** RECORDS FOR THE EXERCISE follows **

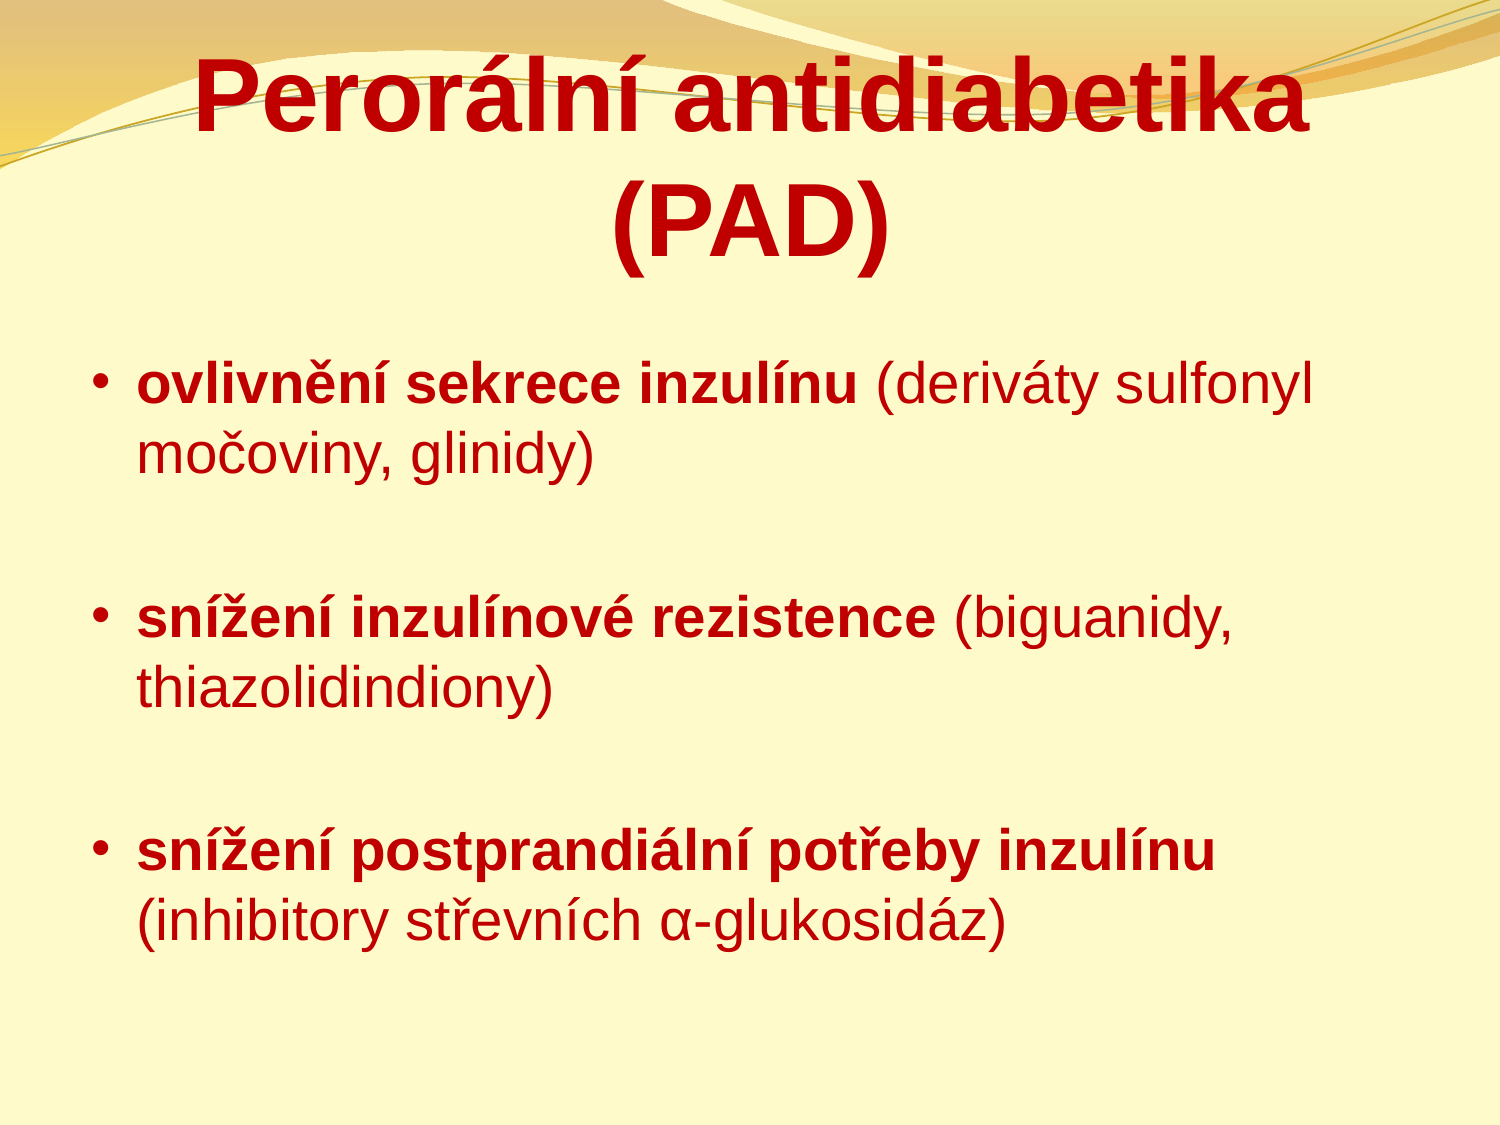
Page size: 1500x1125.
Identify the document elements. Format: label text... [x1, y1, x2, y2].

title Perorální antidiabetika (PAD) [76, 101, 1427, 278]
list ovlivnění sekrece inzulínu (deriváty sulfonyl močoviny, glinidy) snížení inzulínové rezistence (biguanidy, thiazolidindiony) snížení postprandiální potřeby inzulínu (inhibitory střevních α-glukosidáz) [76, 337, 1427, 1059]
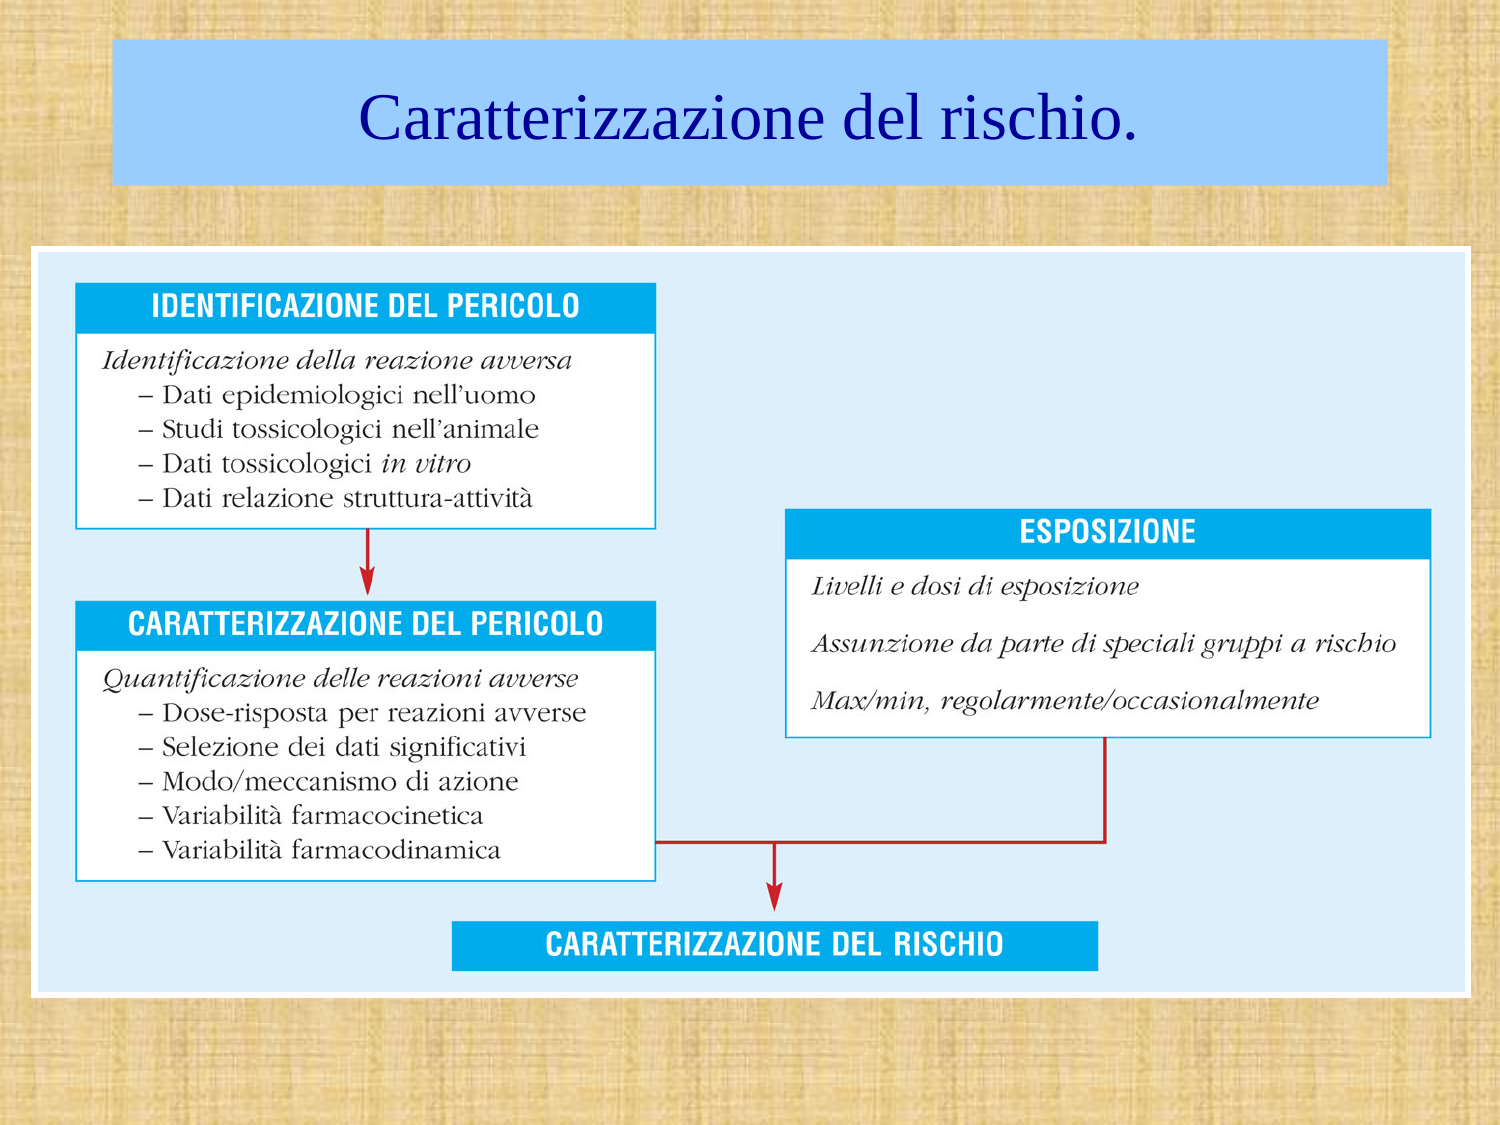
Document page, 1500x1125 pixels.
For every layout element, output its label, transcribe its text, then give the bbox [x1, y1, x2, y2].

title Caratterizzazione del rischio. [112, 39, 1388, 186]
picture [0, 0, 1500, 1125]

** End of RECORDS FOR THE EXERCISE **

[WHAT TO WORK ON]
Go back to the data above and please quote exactly, and only, the lines from the line with "For every layout" through its last line.

[ANSWER SECTION]
For every layout element, output its label, transcribe its text, then give the bbox [x1, y1, x2, y2].

title Caratterizzazione del rischio. [112, 39, 1388, 186]
picture [0, 0, 1500, 1125]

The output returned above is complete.